Tonight, we tried out a new game from Jordan Palmer, Mage Against the Machine for the first time. We struggled a bit with setup and seeing how to connect the two components, but we powered through to create an interesting story of time-traveling wizards determined to prevent the robot apocalypse through magical and mundane interventions in their personal histories.

After our various interventions, the robot apocalypse was no more, but our memories had been sacrificed to save the world. Claire’s fond memory of eating spaghetti one night at her aunt’s house, defining the love felt before, became a memory filled with acrimony as we successfully turned her aunt against the unreliable AI appliances but also caused a falling out between Claire and her aunt. Next, Burt’s joyful memory of rowing a boat on vacation with his uncle becomes a memory of grief as his uncle blamed him for watching too much social media after we disrupted the impact social media exerted on the world. Later, Burt’s pride at having built a functioning autonomous car for his child neighbor is transformed into shame after we cure the child of his learning challenges so he no longer relies so heavily upon AI mental health providers.
The next memory we tackle is Marcus’s gratitude when his parents move the family to a small apartment so they can afford to send him to Mage Middle School. His gratitude becomes bitterness for having been forced to move after we reset the mover robots that had previously driven them around town making him think they were moving far away. Next, Randall lovingly remembers the robot he built with his father that provided him with a surrogate while his father was busy working, but that becomes hatred of the robot that can never replace his father after we make the robot emotionally stunted. Later, Claire’s pride at graduating from college becomes shame after we invert the logic circuits of the school’s bots result in her being 1 credit short and never graduating.

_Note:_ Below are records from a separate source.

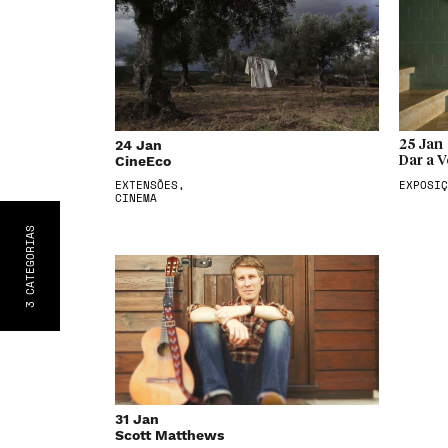
24 Jan
25 Jan
CineEco
Dar a V
EXTENSÕES,
EXPOSIÇ
CINEMA
S
CATEGORIA
3
31 Jan
Scott Matthews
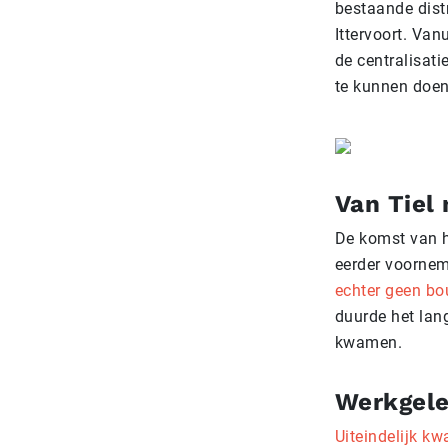
bestaande dist
Ittervoort. Van
de centralisat
te kunnen doe
Van Tiel
De komst van h
eerder voornem
echter geen b
duurde het lan
kwamen.
Werkgele
Uiteindelijk k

Jeremy loses entirely the memory of when his robot saved him from bullies on the soccer field entirely after we reprogram the robot so it wants to please and will obey whatever orders it is given, including the bullies order to stand down. Finally, Marcus always felt great pride in his robot-free workplace as a magical shipping clerk at his first job, but that pride turns to shame when he loses his job after we magically incinerate the contents of a particular secretive box prior to it shipping out, preventing the military’s loss of their drone forces.